[Collected data]
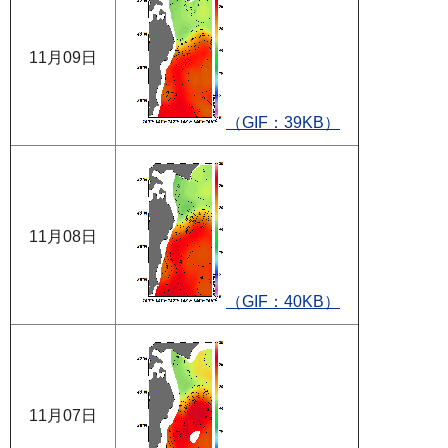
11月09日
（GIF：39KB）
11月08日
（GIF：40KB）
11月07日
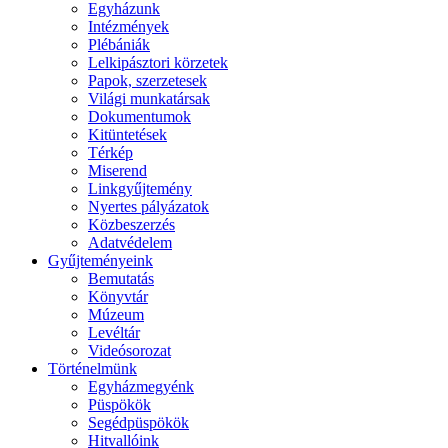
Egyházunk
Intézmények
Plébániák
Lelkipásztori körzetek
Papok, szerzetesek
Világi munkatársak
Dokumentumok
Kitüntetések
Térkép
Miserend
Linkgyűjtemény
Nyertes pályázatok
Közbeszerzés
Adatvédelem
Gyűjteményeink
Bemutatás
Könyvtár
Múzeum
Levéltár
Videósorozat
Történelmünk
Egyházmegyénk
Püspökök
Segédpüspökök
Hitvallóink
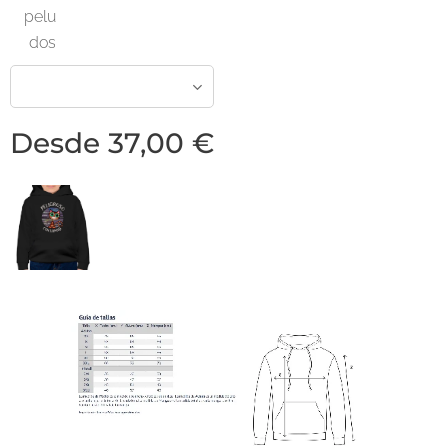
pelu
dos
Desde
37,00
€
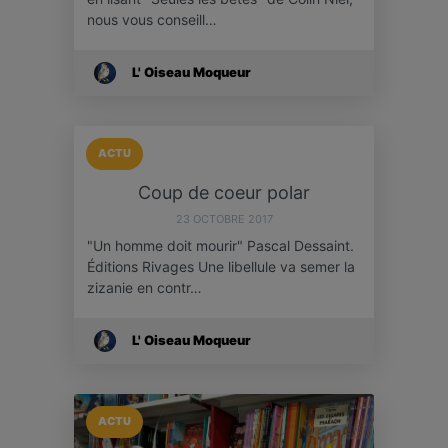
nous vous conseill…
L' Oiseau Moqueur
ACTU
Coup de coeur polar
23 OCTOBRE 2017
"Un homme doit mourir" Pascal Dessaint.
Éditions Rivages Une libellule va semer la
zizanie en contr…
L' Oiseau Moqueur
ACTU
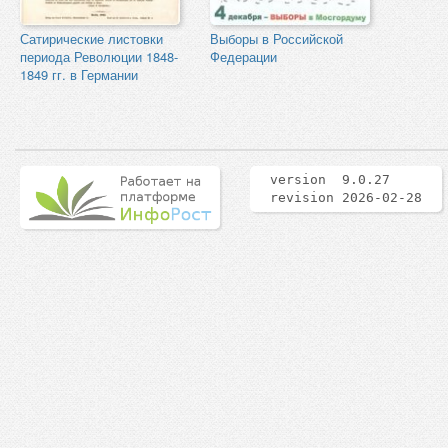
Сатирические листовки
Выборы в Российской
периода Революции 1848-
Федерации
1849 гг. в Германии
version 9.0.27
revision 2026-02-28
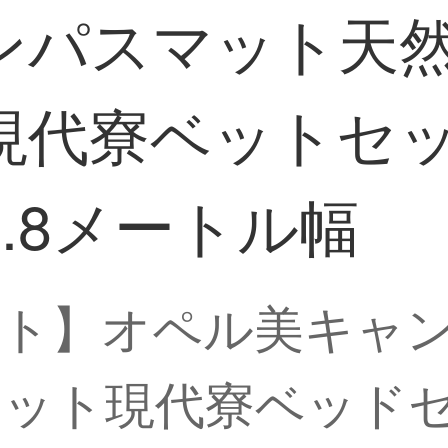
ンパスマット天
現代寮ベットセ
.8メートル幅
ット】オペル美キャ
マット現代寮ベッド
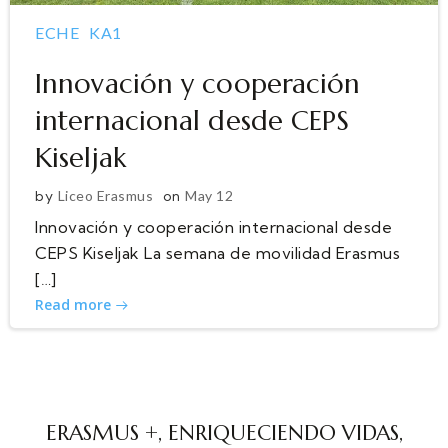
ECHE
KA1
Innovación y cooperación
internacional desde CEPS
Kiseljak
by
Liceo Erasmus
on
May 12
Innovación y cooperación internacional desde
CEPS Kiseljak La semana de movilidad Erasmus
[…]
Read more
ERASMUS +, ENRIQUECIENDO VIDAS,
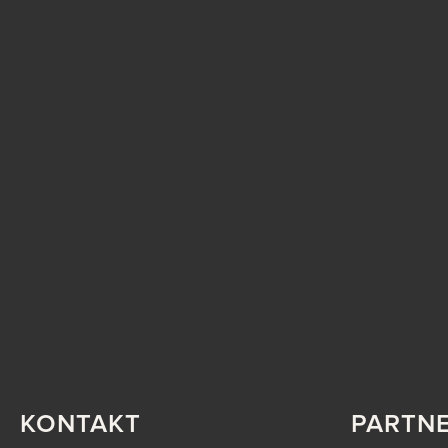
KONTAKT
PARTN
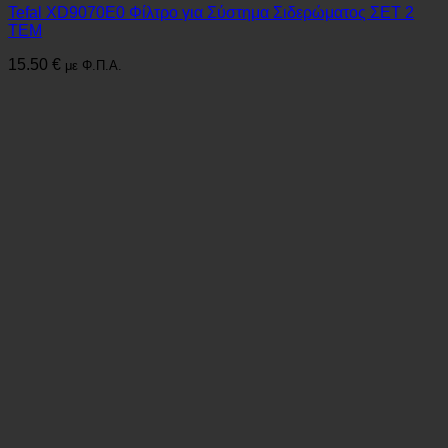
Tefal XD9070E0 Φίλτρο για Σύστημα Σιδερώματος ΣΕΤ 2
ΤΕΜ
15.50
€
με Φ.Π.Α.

---

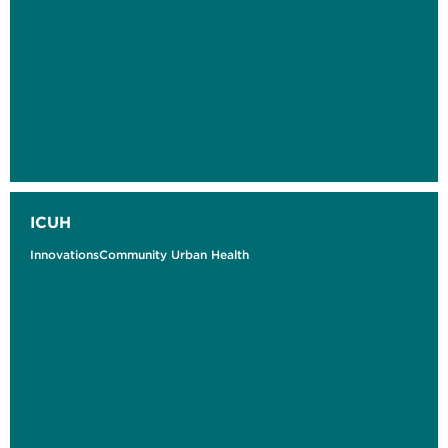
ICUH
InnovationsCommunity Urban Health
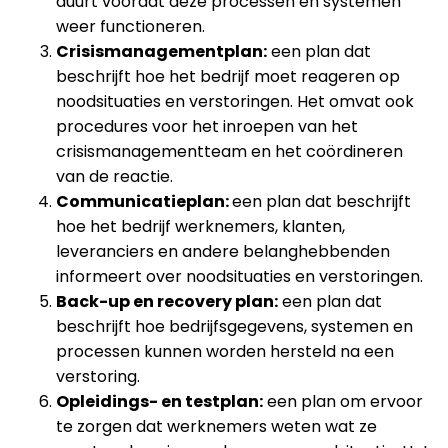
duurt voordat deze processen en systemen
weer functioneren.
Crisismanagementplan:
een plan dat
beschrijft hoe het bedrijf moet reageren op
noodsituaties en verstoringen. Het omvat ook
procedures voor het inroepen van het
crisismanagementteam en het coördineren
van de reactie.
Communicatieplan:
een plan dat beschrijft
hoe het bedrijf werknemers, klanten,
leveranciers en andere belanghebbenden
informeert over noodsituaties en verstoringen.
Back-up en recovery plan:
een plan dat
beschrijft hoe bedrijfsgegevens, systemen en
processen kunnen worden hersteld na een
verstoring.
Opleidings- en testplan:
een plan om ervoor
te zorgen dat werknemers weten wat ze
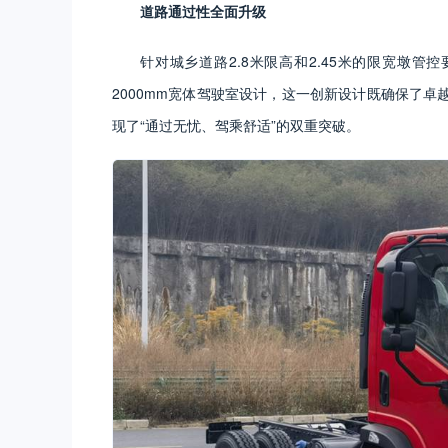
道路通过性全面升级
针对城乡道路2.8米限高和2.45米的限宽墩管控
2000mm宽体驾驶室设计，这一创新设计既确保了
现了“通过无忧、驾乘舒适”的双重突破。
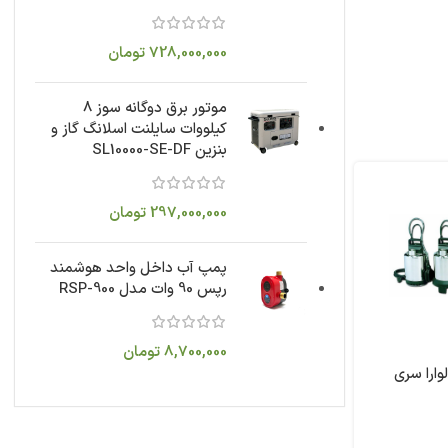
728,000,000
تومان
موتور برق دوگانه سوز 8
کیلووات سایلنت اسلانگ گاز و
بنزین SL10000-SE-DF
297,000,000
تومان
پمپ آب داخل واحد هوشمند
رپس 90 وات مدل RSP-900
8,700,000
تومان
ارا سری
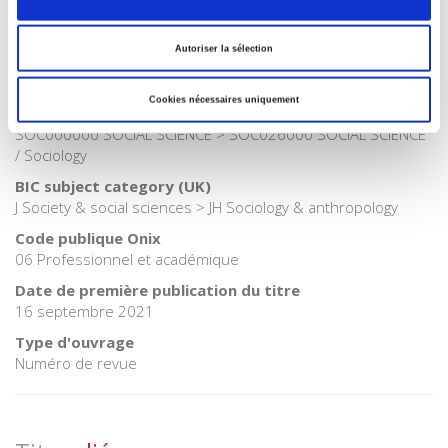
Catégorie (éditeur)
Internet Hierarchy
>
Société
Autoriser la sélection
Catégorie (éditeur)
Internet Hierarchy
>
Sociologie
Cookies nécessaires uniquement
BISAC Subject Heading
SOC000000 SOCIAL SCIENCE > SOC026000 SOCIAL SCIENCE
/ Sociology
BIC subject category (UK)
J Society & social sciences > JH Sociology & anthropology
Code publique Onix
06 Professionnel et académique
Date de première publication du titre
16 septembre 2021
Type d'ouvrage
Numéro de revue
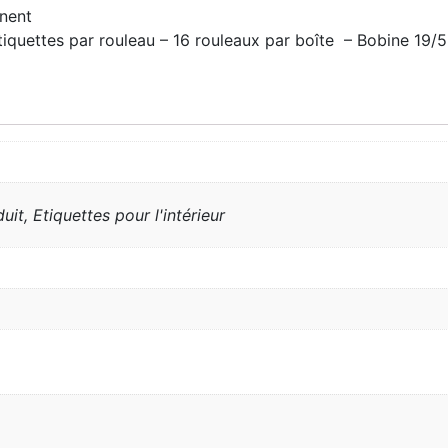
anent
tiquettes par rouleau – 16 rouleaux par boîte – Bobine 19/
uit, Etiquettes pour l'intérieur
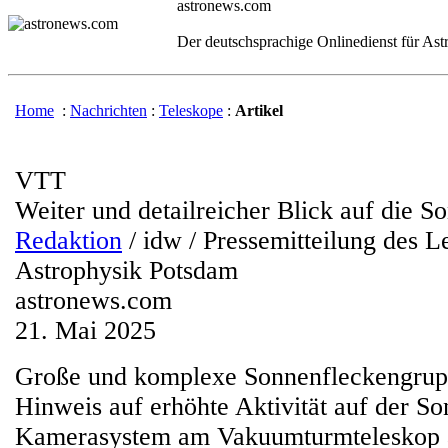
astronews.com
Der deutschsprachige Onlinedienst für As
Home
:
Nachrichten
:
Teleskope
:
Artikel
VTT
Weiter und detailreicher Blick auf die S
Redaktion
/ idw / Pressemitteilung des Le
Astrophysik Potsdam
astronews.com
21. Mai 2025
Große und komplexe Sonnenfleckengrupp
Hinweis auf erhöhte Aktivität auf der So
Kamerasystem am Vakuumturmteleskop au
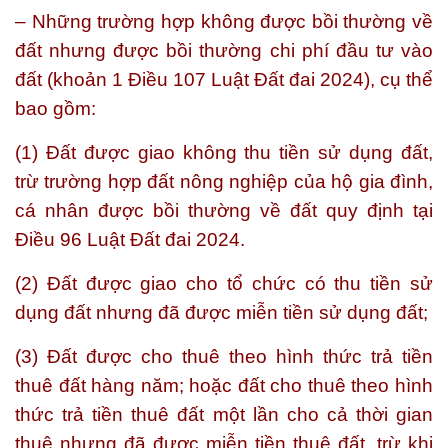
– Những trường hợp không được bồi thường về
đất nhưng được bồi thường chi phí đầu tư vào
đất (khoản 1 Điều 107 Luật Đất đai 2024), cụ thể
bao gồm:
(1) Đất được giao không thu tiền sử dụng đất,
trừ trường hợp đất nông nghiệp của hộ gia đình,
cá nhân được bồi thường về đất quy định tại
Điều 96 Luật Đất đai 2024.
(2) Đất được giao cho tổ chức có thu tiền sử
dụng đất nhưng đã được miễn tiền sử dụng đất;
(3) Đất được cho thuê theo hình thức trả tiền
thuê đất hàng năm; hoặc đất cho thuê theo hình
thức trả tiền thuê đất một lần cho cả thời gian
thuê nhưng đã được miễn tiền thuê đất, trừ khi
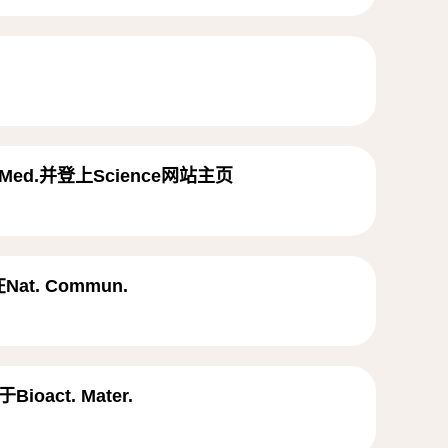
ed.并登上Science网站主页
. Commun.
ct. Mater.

Required action:
Among the records above, find each line holding the string "trường" and pull it out.

Result for this task:
– Những trường hợp không được bồi thường về
trừ trường hợp đất nông nghiệp của hộ gia đình,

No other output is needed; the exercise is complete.